Click here for Canadian data center design that proposes "seasonal ice cooling" and a Norwegian facility that cools with seawater.

2010

Voonami (UT-USA) has a new data center using evaporative cooling that is "along with other engineering innovations, …expected to trim energy costs by 80 percent over a typical giant data center." The technology, particularly suited to dry climates, is planned to be the sole cooling mechanism about eight months of the year.

European operator Telecity received the 2010 Datacenter Leaders Award for Improved Data Center Efficiency. "...energy-saving intelligent fans [could] be retro-fitted easily. The bottom line was that by upgrading fans that run slower or can switch off at times, a 10% energy saving could be achieved. An investment of £1m on variable speed drives brought these savings return within a year."

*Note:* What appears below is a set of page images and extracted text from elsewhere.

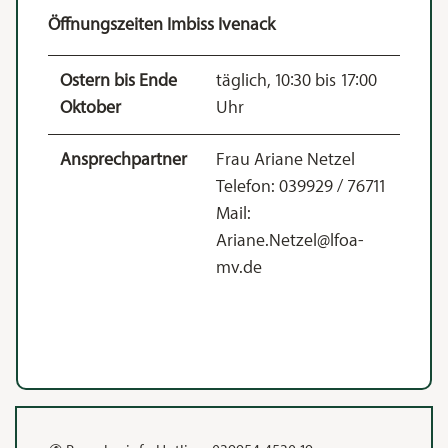
Öffnungszeiten Imbiss Ivenack
Ostern bis Ende
täglich, 10:30 bis 17:00
Oktober
Uhr
Ansprechpartner
Frau Ariane Netzel
Telefon: 039929 / 76711
Mail:
Ariane.Netzel@lfoa-
mv.de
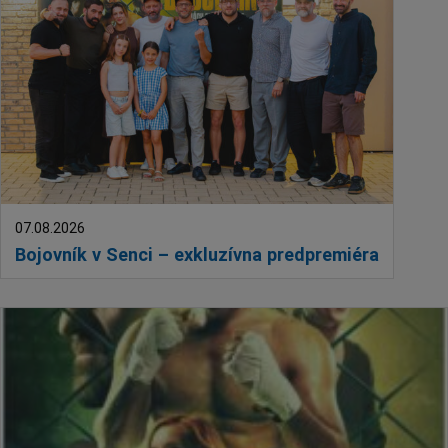
07.08.2026
Bojovník v Senci – exkluzívna predpremiéra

Click here for Canadian data center design that proposes "seasonal ice cooling" and a Norwegian facility that cools with seawater.

2009

The Google/Belgium and Microsoft/Dublin data centers both combine higher operating temperatures and air side cooling to eliminate the massive air conditioning units (chillers) typically associated with large data centers. They are referred to as 'chillerless' data centers. (See more about these and other mega data centers

According to HP, its Wynyard (UK) data center uses the "legendary cold wind blowing off England's North Sea. This glacier-cooled coastal air, often bone-chillingly icy, is being innovatively harnessed into a new technology tool: lowering temperatures of IT equipment and plant rooms for an anticipated annual energy saving of 40 percent compared to conventional data centres." HP lists these features:
- Eight 2.2m diameter fans in each of the four halls in the data centre used to supply air and another eight used to exhaust air
- A mixing chamber in the facility recirculates air to maintain conditions in the 5m-high pressurised plenum below the computer equipment
- Humidification and cooling coils in the data centre to tune the outside air condition and remove contaminants

Innovative cooling solutions are not just for larger centers. Associated Banc-Corp, a regional bank serving the upper midwestern United States, converted cooling at two data centers from compressors to heat exchangers and expects to save US$115,000 per year in energy costs.

Interxion's Stockholm data center combines free air cooling and seawater cooling with waste heat reuse and 100% renewable energy. "[In 2009, we] designed and implemented one of the first seawater cooling systems that not only reduced energy costs on the Stockholm campus by 80 percent, but also lowered our PUE from 1.6 to 1.09." This PUE is better than many mega data centers which can use scale to drive efficiency.